[[ Source data, beginning ]]

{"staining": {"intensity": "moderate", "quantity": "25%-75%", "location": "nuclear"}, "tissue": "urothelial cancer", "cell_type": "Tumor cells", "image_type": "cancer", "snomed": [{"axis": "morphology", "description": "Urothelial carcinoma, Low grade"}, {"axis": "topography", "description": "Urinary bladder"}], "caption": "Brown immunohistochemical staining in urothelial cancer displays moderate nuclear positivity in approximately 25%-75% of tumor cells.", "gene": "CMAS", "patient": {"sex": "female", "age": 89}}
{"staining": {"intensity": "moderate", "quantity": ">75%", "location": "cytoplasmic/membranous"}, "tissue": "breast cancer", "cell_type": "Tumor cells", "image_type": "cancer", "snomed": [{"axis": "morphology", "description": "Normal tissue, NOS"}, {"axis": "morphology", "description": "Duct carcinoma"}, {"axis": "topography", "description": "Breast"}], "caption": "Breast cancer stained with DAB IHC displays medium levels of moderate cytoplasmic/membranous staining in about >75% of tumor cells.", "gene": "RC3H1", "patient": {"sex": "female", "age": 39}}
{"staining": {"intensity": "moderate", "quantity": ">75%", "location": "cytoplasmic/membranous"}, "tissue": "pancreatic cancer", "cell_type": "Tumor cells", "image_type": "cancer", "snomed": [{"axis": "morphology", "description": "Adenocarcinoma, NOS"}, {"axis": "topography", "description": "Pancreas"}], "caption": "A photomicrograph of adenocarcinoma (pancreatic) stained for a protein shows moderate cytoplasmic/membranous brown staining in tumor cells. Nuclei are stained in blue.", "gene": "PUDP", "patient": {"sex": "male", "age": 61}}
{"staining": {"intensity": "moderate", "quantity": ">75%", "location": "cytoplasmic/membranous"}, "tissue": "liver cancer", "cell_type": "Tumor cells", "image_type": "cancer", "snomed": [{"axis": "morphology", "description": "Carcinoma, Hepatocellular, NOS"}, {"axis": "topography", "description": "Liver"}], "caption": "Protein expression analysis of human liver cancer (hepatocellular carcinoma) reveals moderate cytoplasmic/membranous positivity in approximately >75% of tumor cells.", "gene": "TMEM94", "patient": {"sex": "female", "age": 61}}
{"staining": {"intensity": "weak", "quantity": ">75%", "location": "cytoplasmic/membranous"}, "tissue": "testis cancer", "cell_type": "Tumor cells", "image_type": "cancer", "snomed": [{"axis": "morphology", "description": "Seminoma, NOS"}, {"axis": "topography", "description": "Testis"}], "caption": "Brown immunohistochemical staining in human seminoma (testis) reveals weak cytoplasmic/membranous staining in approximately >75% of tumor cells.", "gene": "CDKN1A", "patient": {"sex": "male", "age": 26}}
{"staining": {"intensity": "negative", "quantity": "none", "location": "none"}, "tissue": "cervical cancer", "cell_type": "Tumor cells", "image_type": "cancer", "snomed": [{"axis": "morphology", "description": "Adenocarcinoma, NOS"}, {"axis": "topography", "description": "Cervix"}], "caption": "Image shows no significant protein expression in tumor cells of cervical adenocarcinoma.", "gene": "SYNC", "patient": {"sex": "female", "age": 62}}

[[ Source data, end ]]

• [What is expected] Sift the data above for lines with "Adenocarcinoma", then copy each one.

• [Answer to the exercise]
{"staining": {"intensity": "moderate", "quantity": ">75%", "location": "cytoplasmic/membranous"}, "tissue": "pancreatic cancer", "cell_type": "Tumor cells", "image_type": "cancer", "snomed": [{"axis": "morphology", "description": "Adenocarcinoma, NOS"}, {"axis": "topography", "description": "Pancreas"}], "caption": "A photomicrograph of adenocarcinoma (pancreatic) stained for a protein shows moderate cytoplasmic/membranous brown staining in tumor cells. Nuclei are stained in blue.", "gene": "PUDP", "patient": {"sex": "male", "age": 61}}
{"staining": {"intensity": "negative", "quantity": "none", "location": "none"}, "tissue": "cervical cancer", "cell_type": "Tumor cells", "image_type": "cancer", "snomed": [{"axis": "morphology", "description": "Adenocarcinoma, NOS"}, {"axis": "topography", "description": "Cervix"}], "caption": "Image shows no significant protein expression in tumor cells of cervical adenocarcinoma.", "gene": "SYNC", "patient": {"sex": "female", "age": 62}}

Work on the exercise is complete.